**Source text**
The idea here is to illustrate read only use cases where a system/service outside of MPS wants to consume the content of models defined in MPS.
The dashboard is a simple application that contains a webserver that serves static HTML rendered from a model. A user can not edit that models from the browser. The imaginary use-case is a display next to the room that show the upcoming lectures in that room or a display in the main hall showing all the lectures of the current day.
The dashboard application is written in Kotlin and uses Ktor as a webserver, tailwind.css for styling and the generated API
from the language. By default, the dashboard will try to load the models from an MPS instance running on your local machine.
To get access to the models within your MPS it is using the mps-rest-model-access
component from modelix.
Before running the actual dashboard you need to open the MPS project in the mps
folder. This will set up MPS with
the mps-rest-model-access
plugin and expose your models via an HTTP API. This API is then accessed from the dashboard
application to load the models.
Once your MPS project is opened you can run the dashboard:
./gradlew dashboard:run
Once you see a log message like:
11:12:41.672 [ktor-cio-dispatcher-worker-1] INFO ktor.application - Responding at http://0.0.0.0:8080
Your dashboard is ready you can point your browser to http://localhost:8080 to view the dashboard.
The Kotlin code for the dashboard features extensive code documentation that explains the various parts and how they are connected.

**Provided information**

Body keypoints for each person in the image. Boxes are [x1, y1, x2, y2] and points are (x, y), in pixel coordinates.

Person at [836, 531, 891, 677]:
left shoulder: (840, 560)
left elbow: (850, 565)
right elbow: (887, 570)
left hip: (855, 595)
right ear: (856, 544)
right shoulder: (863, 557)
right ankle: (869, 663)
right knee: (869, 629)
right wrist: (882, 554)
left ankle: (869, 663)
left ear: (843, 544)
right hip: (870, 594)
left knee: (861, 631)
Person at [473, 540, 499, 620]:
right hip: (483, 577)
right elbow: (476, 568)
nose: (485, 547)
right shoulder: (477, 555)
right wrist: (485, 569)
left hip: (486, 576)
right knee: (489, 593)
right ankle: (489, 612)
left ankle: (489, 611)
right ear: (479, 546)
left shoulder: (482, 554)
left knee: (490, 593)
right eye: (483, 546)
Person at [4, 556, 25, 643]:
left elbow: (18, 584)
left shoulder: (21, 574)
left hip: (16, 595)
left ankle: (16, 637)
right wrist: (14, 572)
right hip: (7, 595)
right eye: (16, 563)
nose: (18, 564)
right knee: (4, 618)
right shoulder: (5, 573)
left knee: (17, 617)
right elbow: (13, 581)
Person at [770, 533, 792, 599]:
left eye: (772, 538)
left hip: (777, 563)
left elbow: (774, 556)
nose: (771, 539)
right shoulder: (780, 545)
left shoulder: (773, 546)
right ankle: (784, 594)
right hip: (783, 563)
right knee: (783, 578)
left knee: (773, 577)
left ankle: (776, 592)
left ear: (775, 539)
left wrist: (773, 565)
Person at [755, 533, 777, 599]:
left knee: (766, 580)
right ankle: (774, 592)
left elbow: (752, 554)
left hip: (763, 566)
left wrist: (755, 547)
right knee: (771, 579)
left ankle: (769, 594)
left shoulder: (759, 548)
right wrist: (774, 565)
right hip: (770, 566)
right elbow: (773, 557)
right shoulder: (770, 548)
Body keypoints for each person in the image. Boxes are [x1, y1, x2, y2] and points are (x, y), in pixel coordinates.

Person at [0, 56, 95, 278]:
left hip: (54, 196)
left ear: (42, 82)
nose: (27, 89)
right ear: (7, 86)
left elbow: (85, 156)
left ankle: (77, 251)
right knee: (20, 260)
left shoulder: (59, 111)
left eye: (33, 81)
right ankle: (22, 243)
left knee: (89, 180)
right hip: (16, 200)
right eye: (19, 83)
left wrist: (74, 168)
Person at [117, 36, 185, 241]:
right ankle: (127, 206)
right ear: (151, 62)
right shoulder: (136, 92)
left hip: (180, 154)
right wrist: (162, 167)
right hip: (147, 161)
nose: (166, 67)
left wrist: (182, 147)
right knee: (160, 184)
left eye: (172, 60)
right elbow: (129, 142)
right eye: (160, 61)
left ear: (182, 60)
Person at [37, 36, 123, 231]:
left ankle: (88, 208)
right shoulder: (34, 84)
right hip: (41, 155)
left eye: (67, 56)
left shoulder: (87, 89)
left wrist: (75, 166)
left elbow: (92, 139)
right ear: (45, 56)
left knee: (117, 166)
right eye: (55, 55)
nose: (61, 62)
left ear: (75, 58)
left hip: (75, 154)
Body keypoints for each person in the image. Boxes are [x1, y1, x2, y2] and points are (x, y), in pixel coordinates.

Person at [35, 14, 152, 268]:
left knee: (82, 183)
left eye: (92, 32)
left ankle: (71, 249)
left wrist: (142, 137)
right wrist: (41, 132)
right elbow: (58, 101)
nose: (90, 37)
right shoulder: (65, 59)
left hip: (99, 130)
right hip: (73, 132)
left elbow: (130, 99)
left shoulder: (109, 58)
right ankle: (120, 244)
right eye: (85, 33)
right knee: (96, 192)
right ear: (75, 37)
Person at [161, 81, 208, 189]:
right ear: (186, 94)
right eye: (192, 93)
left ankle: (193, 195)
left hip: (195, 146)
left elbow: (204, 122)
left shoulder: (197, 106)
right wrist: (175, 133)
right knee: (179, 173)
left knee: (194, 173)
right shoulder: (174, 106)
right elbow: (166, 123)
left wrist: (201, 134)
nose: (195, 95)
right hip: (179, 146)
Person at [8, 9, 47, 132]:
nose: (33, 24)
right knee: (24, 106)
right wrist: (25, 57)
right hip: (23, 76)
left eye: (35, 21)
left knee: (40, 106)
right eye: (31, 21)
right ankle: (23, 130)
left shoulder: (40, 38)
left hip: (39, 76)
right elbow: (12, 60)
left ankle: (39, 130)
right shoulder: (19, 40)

**Work instruction**
Condense the paragraph of the dashboard text that begins "The dashboard is a simple application" into a short bulleted list that keeps its main facts.

**Response to the task**
- A simple application with a webserver that serves static HTML rendered from a model
- Read-only: users cannot edit the models from the browser
- Imagined use: a display next to a room showing its upcoming lectures, or a display in the main hall showing all of the current day's lectures